Montag, 18. Dezember 2006

Bratschen-Ensemble "Piu alto" im Frankfurter Holzhausenschlösschen

Und es gibt sie doch. Anspruchsvolle Literatur für vier gleiche Instrumente, gar für vier Bratschen. Oft geraten Konzerte, in denen diese gern unterschätzte Gattung in den Mittelpunkt gestellt wird, zum freiwilligen oder ungewollten Kuriosum. Das Ensemble „Piu alto“, das sich erst vor zwei Jahren aus Studierenden der Frankfurter Musikhochschule formiert hat, bewies nun im Holzhausenschlösschen, dass vier Bratschen durchaus ein ernstzunehmendes Kammerkonzert bestreiten können.

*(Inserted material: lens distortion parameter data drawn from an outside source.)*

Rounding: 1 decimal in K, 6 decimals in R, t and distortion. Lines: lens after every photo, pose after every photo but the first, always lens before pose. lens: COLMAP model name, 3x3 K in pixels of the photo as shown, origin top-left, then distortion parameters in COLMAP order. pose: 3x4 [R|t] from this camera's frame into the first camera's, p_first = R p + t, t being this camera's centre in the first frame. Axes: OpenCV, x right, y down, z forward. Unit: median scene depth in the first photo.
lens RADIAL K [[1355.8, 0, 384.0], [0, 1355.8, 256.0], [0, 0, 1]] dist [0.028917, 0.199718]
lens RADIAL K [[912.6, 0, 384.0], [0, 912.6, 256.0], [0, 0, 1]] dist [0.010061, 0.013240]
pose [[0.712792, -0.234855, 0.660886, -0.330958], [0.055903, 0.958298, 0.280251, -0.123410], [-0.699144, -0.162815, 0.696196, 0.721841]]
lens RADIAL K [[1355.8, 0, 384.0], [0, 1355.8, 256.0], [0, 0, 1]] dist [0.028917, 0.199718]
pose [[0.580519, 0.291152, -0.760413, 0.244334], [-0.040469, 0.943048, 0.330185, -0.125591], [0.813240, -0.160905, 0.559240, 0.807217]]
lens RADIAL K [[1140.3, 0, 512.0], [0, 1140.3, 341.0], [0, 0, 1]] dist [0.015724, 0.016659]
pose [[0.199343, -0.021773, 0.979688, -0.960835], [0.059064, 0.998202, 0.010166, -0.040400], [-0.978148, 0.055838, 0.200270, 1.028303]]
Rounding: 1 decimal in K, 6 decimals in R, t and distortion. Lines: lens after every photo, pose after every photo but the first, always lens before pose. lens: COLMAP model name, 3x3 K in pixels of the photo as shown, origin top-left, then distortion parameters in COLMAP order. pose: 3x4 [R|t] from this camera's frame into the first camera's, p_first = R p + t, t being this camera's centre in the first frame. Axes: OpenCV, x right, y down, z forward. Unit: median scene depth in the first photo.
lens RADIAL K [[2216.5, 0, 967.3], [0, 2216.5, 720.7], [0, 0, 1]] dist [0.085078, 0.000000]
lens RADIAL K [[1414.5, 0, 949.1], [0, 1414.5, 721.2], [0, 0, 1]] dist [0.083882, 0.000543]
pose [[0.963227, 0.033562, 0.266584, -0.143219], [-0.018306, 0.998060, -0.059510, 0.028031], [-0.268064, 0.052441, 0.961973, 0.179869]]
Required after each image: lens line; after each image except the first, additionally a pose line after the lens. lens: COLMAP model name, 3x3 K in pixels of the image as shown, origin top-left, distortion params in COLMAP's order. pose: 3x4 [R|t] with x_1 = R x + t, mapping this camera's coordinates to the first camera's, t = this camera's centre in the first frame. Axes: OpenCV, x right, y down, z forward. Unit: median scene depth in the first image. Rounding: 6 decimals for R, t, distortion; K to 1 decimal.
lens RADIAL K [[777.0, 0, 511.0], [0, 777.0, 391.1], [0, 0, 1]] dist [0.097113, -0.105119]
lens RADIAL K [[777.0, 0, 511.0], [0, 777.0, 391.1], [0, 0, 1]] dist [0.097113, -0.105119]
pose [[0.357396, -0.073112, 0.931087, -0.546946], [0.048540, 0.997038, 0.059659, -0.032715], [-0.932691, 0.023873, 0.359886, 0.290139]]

Schwelgerisch badeten die Musiker im romantischen „Nachtstück“ von Max Ritter von Weinzierl. Bewusst spielte das Quartett mit dem warmen Klang seiner Instrumente, mal agierten die Interpreten frei und gelöst, mal sehr intensiv und sanglich, arbeiteten diese Kontraste immer wieder gezielt heraus. Ebenfalls auf Gegensätze angelegt war die Gegenüberstellung von drei Ricercaren von G. Pierlugia da Paelstrina aus dem 16. Jahrhundert und den „Fünf polyphonen Miniaturen“ des 1918 geborenen Komponisten Jürg Bauer. Fließend gingen die einzelnen Sätze ineinander über, manchmal wurde der stilistische Bruch erst nach einigen Tönen wirklich bewusst, derart geschickt arbeitet der Zeitgenosse mit 400 Jahre alten Imitations-Techniken. Beherzt rissen die Musiker harte Pizzikati und schreckten vor dissonant übereinander gelagerten Glissandi nicht zurück.

Ungewohnte Virtuosität entlockte das Ensemble seinen Bratschen in den Variationen über „Ah! vous dirai-je, Maman“ von Charles Dancla. Hier wurden ihnen rasante Läufe abverlangt, wie sie in den gängigen Partien so ausgeprägt wohl kaum zu finden sind. Trotz aufkeimender Intonations-Schwierigkeiten bewältigte das Quartett auch diese selbst gestellte Aufgabe letztlich mit Bravour.